__Work request__.
Please output each line of the data exactly as it appears.

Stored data
----------

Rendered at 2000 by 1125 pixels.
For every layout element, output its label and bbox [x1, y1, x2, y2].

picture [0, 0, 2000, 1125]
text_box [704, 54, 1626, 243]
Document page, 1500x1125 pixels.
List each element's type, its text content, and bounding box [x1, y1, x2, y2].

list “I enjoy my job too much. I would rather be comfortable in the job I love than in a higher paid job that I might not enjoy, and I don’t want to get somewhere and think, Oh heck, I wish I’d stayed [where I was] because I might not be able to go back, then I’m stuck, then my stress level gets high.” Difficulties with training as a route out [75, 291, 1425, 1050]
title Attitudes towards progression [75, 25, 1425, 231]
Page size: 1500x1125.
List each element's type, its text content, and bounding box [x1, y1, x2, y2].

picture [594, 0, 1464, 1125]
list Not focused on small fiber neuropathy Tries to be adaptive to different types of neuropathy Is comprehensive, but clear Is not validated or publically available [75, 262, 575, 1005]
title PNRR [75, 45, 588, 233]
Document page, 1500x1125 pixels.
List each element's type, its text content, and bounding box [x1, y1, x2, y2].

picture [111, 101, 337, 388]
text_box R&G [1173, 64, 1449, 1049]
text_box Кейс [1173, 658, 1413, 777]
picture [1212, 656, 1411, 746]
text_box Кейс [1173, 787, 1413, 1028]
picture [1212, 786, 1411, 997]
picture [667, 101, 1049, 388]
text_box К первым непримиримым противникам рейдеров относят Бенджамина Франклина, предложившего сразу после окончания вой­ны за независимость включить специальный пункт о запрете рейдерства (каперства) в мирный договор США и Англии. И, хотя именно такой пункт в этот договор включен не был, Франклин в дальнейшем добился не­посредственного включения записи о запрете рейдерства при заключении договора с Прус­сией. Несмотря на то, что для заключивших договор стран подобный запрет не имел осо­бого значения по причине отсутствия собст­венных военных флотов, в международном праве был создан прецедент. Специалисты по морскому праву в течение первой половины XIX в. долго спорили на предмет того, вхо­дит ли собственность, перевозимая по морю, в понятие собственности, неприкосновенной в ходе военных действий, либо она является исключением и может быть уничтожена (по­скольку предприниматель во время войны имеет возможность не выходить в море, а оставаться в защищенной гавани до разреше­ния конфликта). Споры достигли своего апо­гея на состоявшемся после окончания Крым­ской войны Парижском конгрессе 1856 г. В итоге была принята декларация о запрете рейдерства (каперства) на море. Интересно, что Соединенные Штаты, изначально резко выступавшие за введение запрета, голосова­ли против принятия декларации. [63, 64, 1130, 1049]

----------

__Exercise solution__.
Rendered at 2000 by 1125 pixels.
For every layout element, output its label and bbox [x1, y1, x2, y2].

picture [0, 0, 2000, 1125]
text_box [704, 54, 1626, 243]
Document page, 1500x1125 pixels.
List each element's type, its text content, and bounding box [x1, y1, x2, y2].

list “I enjoy my job too much. I would rather be comfortable in the job I love than in a higher paid job that I might not enjoy, and I don’t want to get somewhere and think, Oh heck, I wish I’d stayed [where I was] because I might not be able to go back, then I’m stuck, then my stress level gets high.” Difficulties with training as a route out [75, 291, 1425, 1050]
title Attitudes towards progression [75, 25, 1425, 231]
Page size: 1500x1125.
List each element's type, its text content, and bounding box [x1, y1, x2, y2].

picture [594, 0, 1464, 1125]
list Not focused on small fiber neuropathy Tries to be adaptive to different types of neuropathy Is comprehensive, but clear Is not validated or publically available [75, 262, 575, 1005]
title PNRR [75, 45, 588, 233]
Document page, 1500x1125 pixels.
List each element's type, its text content, and bounding box [x1, y1, x2, y2].

picture [111, 101, 337, 388]
text_box R&G [1173, 64, 1449, 1049]
text_box Кейс [1173, 658, 1413, 777]
picture [1212, 656, 1411, 746]
text_box Кейс [1173, 787, 1413, 1028]
picture [1212, 786, 1411, 997]
picture [667, 101, 1049, 388]
text_box К первым непримиримым противникам рейдеров относят Бенджамина Франклина, предложившего сразу после окончания вой­ны за независимость включить специальный пункт о запрете рейдерства (каперства) в мирный договор США и Англии. И, хотя именно такой пункт в этот договор включен не был, Франклин в дальнейшем добился не­посредственного включения записи о запрете рейдерства при заключении договора с Прус­сией. Несмотря на то, что для заключивших договор стран подобный запрет не имел осо­бого значения по причине отсутствия собст­венных военных флотов, в международном праве был создан прецедент. Специалисты по морскому праву в течение первой половины XIX в. долго спорили на предмет того, вхо­дит ли собственность, перевозимая по морю, в понятие собственности, неприкосновенной в ходе военных действий, либо она является исключением и может быть уничтожена (по­скольку предприниматель во время войны имеет возможность не выходить в море, а оставаться в защищенной гавани до разреше­ния конфликта). Споры достигли своего апо­гея на состоявшемся после окончания Крым­ской войны Парижском конгрессе 1856 г. В итоге была принята декларация о запрете рейдерства (каперства) на море. Интересно, что Соединенные Штаты, изначально резко выступавшие за введение запрета, голосова­ли против принятия декларации. [63, 64, 1130, 1049]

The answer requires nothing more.